I have gotten really good at pity parties.
About two months ago I had the pity party of al pity parties. Chronic Lyme Disease can strip you of everything. There is not one part of me that has not been affected.
My eyes no longer allow me to read. When words are in paragraph form, all the words merge.
I cannot drive because I see phantom images that cause me to react. With the nerve problems in my legs, I can’t be sure they would respond for me to hit the break in an emergency.
Heat and aerobic exercise cause symptoms to flare. Even getting into the shower if it is hotter than expected can make or break a day.
My stamina is so low I am not able to do much without taking a break. I cannot make plans because I don’t know how I will feel. It changes hourly. I can only do one or two things per day, so I have to really consider what is most important.
To top it all off, my hair is changing from wavy to curly. It will be nice when it all grows in, but for now, it looks odd with only a few inches closest to my scalp curly.
Struggling With Grief
Before all of this started, I never understood the grief that coincides with chronic illness. You lose who you were. There are some things I loved to do that I don’t know if I will ever be able to do again, for example running.

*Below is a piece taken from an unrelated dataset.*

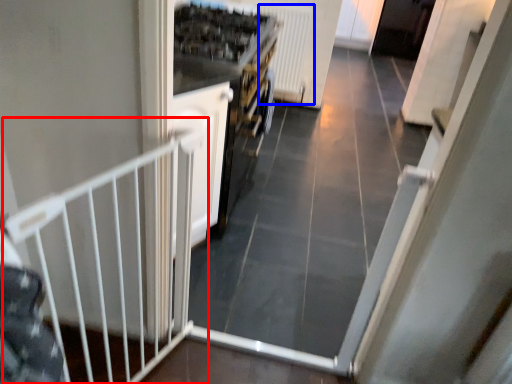
Question: Which object is closer to the camera taking this photo, rail (highlighted by a red box) or radiator (highlighted by a blue box)?

Choices:
 (A) rail
 (B) radiator

Answer: (A)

So as you can see a good pity party is expected. As I mentioned, two months ago I had the pity party of all pity parties. I had gone to get an infusion of IV antibiotics. While I was sitting in the recliner, on the other side of the wall, I could hear the nurses talking. One young nurse went on the entire session about running. She was supposed to go on a run after work with a friend. She was trying to come up with a good reason not to go. She spent thirty minutes negotiating this with herself. I just wanted to scream, “Go do it! You never know when it might all be taken away.”
“I have not changed.”
I didn’t say anything, but it sent me into a week of an emotional mess. I cried and grieved over all my losses. During that week, I was telling God that everything had changed, to please show me something in my life that has not changed. As clear as day He said, “I have not.”
I had been so caught up in my pain that I had not seen how true this was. Jesus has been my everything. As Joni Erickson Tada said in a podcast, I listened to, “No one will ever understand the physical and emotional pain you are going through, but He does. There is a point where it is just you and Him.”
This statement is so impactful, no matter how hard others try to understand, they can’t. And that is ok because Jesus does. A friend has been teaching me to see Jesus in everything. In the good and the hard moments, I ask Jesus to show me where He is. In the pain, I always see Him right next to me. He might be hugging me, holding my hand, or sometimes I can see my pain in His eyes. The peace and comfort I experience from this form of prayer are beautiful.
That is not who I want you to be.
Towards the end of the week, my heart had changed somewhat. I am learning to lean more and more on Jesus for strength and to be ok with where I am. Then I hit another weak moment and I said to God, “I just want to be who I was, I am just a shell of who I was just six months ago,” again, clearly He said, “But that is not who I want you to be.”
I wish I could say the grieving stopped right then and there. It did not, but it has gotten better. Change is always hard.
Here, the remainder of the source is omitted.